─── DATA EXTRACT

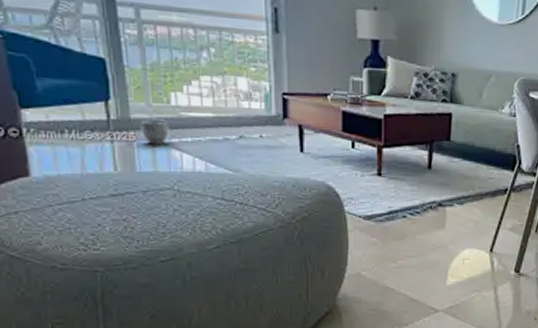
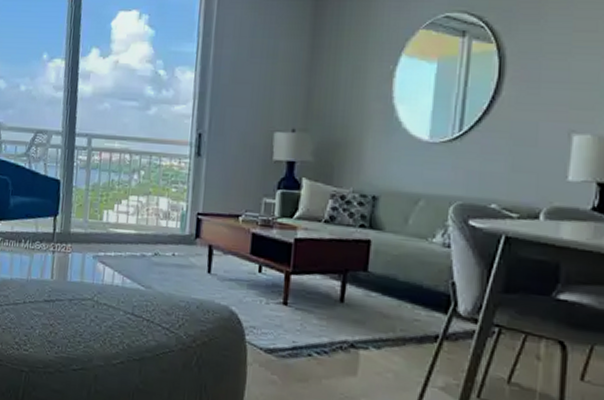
planter: present [139,119,170,145] -> none [75,233,99,257]

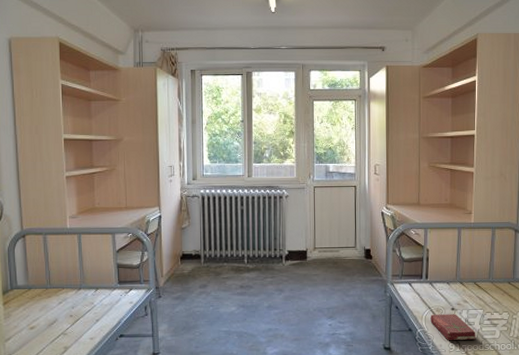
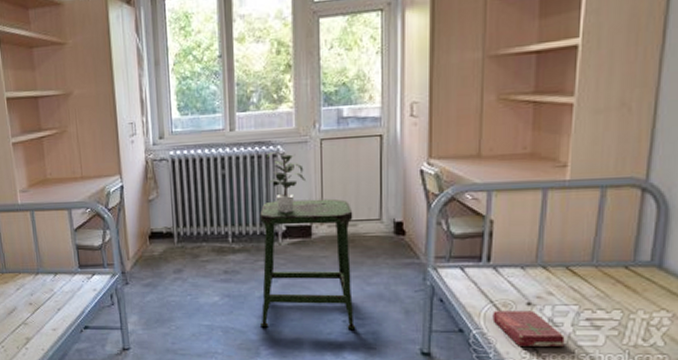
stool: none [268,231,339,331] -> present [259,198,356,329]
potted plant: none [275,195,303,240] -> present [266,152,306,212]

──────

EXERCISE DIRECTIONS: Go through the data and return every word of it verbatim, leaving out the pictures.

EXPECTED OUTPUT:
planter: present [139,119,170,145] -> none [75,233,99,257]

stool: none [268,231,339,331] -> present [259,198,356,329]
potted plant: none [275,195,303,240] -> present [266,152,306,212]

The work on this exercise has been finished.